A few days ago, I read an excellent article on what to do in each of these 4 scenarios. Entitled “The Grad School Letter Arrives… Now What?” it was written by a professor at Iowa State. I recommend you read it.

Now, while you wait to hear back from graduate schools, it is a very good idea to remain in contact with the professors you reached out to as you began the grad school application process. This is an excellent opportunity to demonstrate your interest in studying and researching in their department or program. It helps to read their work and be able to speak cogently about their research interests while asking them questions about the program. These questions SHOULD NOT have answers that could be found on the school website. That said, once you establish a rapport and the professors remember your name, don’t be afraid to send them your updated Curriculum Vita and ask about where in the process the admissions committee is. Here’s an excerpt from an email I sent to a professor at the University of Chicago (where I was later admitted and offered funding):

“… As such, I am writing this email to follow up as we enter the final stages of the application process. I still believe the University of Chicago to be an ideal space for learning, collaborating and research as I pursue my graduate studies, and am excited  the prospect of working with faculty members such as yourself.
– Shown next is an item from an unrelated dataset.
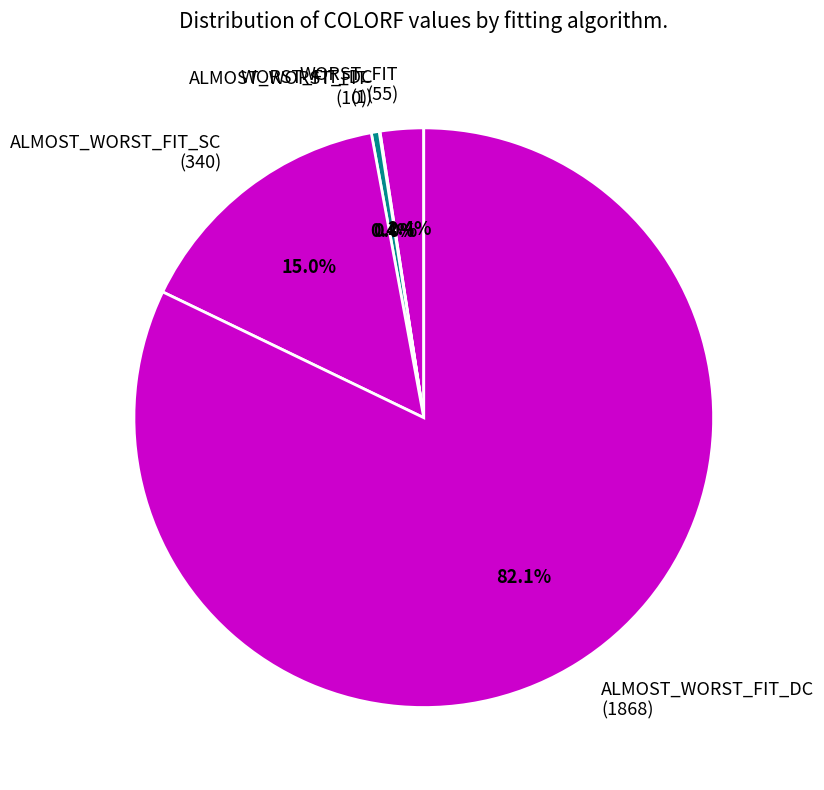

Between ALMOST_WORST_FIT_DC (1868) and ALMOST_WORST_FIT_SC (340), which is larger?

ALMOST_WORST_FIT_DC (1868)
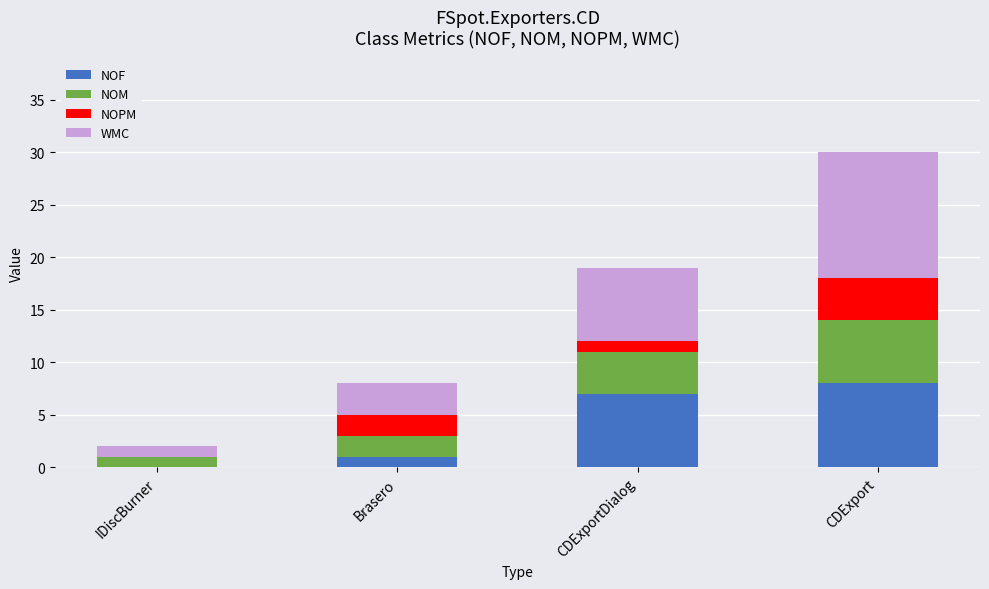

What is the sum of all NOF values?

16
I have attached an updated version of my curriculum vitae.

With gratitude,

The email should make specific references to previous conversations and emphasize your genuine interest in them, their work, and the program at large. The response I got to these emails was positive. I even had 2 professors recommend me to members of the Admissions Committee (these were schools were I was offered admission, by the way.) I, however, would caution against badgering professors- especially those who do not respond. One email is sufficient.

Now onto the 4 scenarios:

#1: You were not accepted into the graduate school/program(s) to which you applied:

If you do not receive admission to the school or program you applied to, but still wish to apply in the future, it is in your best interest to be gracious and thank the admissions committee for their consideration and inform them of your continuing interest. This is true for anyone else you may have contacted and/or established a rapport with.
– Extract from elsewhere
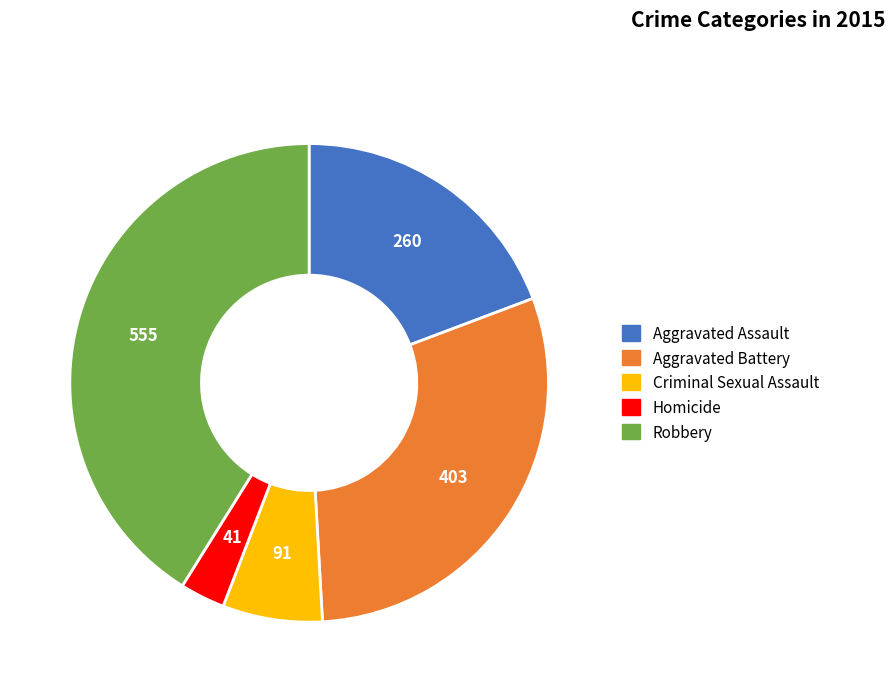

Is there any slice that represents more than half of the pie?

No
Don’t get caught in a cycle of self-blame. You are not a failure for not getting into a graduate program. It may well be the case that the program you applied to recently had funding cuts and could not admit as many candidates. It may also be the case that you need to strengthen your application package- your test scores, experience or even your personal statement may need to be improved upon. In short, not getting into grad school is not a reflection upon you or your worth.

#2: You are waitlisted

Congratulations! This is a good time to establish a rapport with the Graduate Director and demonstrate your continued interest in the program. The fact that you are on the waitlist indicates that out of the pool of applicants, you are a strong candidate. This may not sound heartening, but in the event that you do not receive admission by or after April 15th, you are likely a strong candidate for next year AND you have made the necessary contacts to re-start the grad school application process with meaningful connections.
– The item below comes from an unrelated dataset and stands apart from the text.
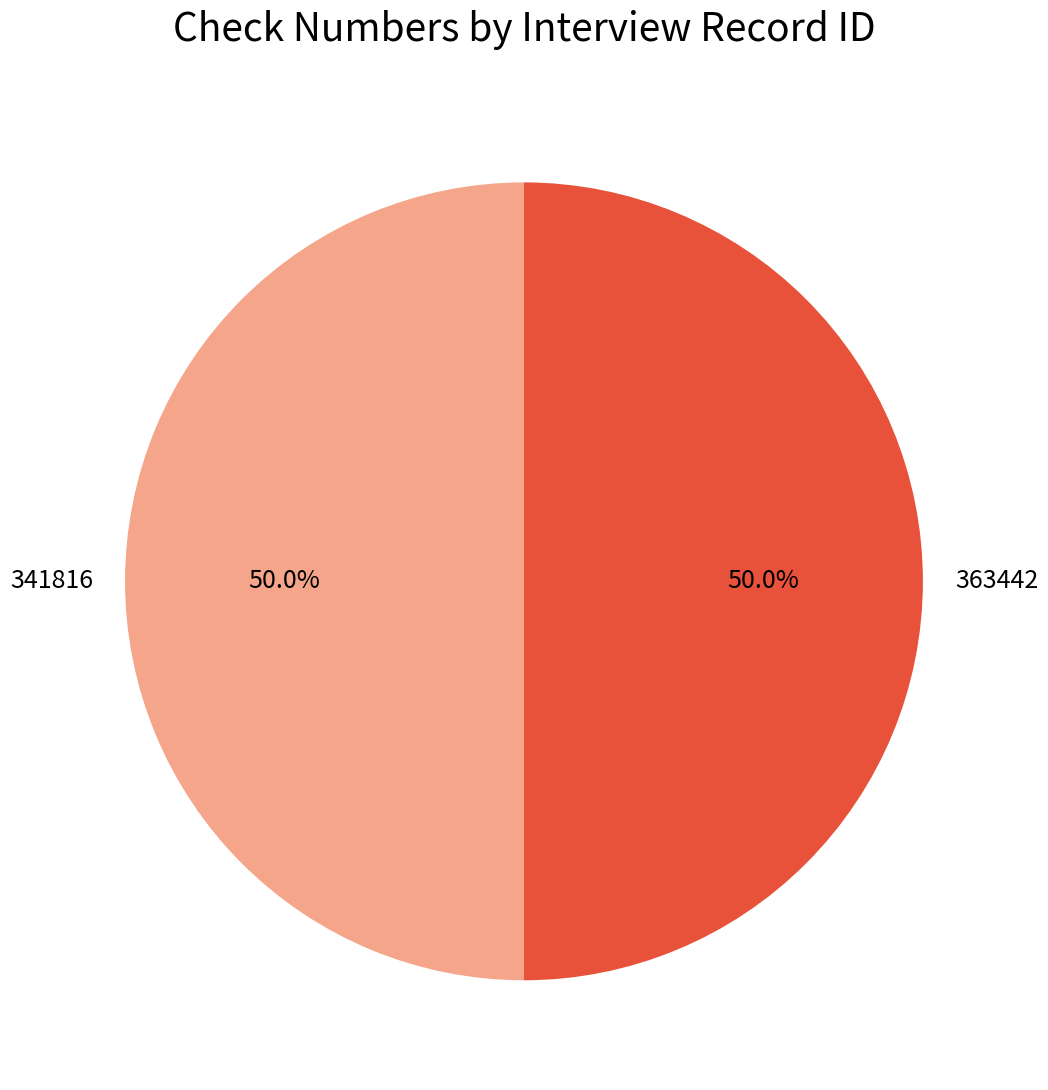

Is the sum of 341816 and 363442 greater than half?

Yes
#3 You are admitted, but not offered funding

Congratulations! I hope you’ve told your recommending professors, family and friends the good news! What you want to do now is call the person who signed your letter of admissions to thank them and ask about possible funding. Don’t be afraid to ask about fellowships, research/teaching assistantships, or scholarships that might be available through the school or through affiliated organizations that you can apply for.

Consider the location, cost of living, tuition, and other factors as you secure funding or consider student loans.

#4 You are admitted with funding

Congratulations! I’m sure everyone in your immediate circles as heard the news!

Now, consider what kind of package you received. Is it a scholarship? A fellowship? A research or teaching assistantship that would require you to work while you study (the teaching load is a serious consideration)? Is it a combination? Is it full funding?

These are questions to consider as you move forward. If you’ve been admitted to multiple graduate schools, you can use this as a bargaining chip. “How” is succinctly summarized here:

Before you decide, you should know that you can “play” the schools against each other. Maybe your top choice (let’s say Stanford) has not offered you as good a package as your second choice (University of California, Berkeley). Call (don’t e-mail) the graduate director of your prospective department at Stanford (or whoever signed your letter of acceptance) and tell her what Berkeley offered you. She’ll call you back in a day or two and let you know what Stanford’s counter-offer is. If Stanford decides to stick with the original offer, you will have lost nothing; since that offer will still stand you can nevertheless go to Stanford despite a less attractive funding package.

I hope this information is useful to you. I’d like to hear from y’all: What advice do you offer?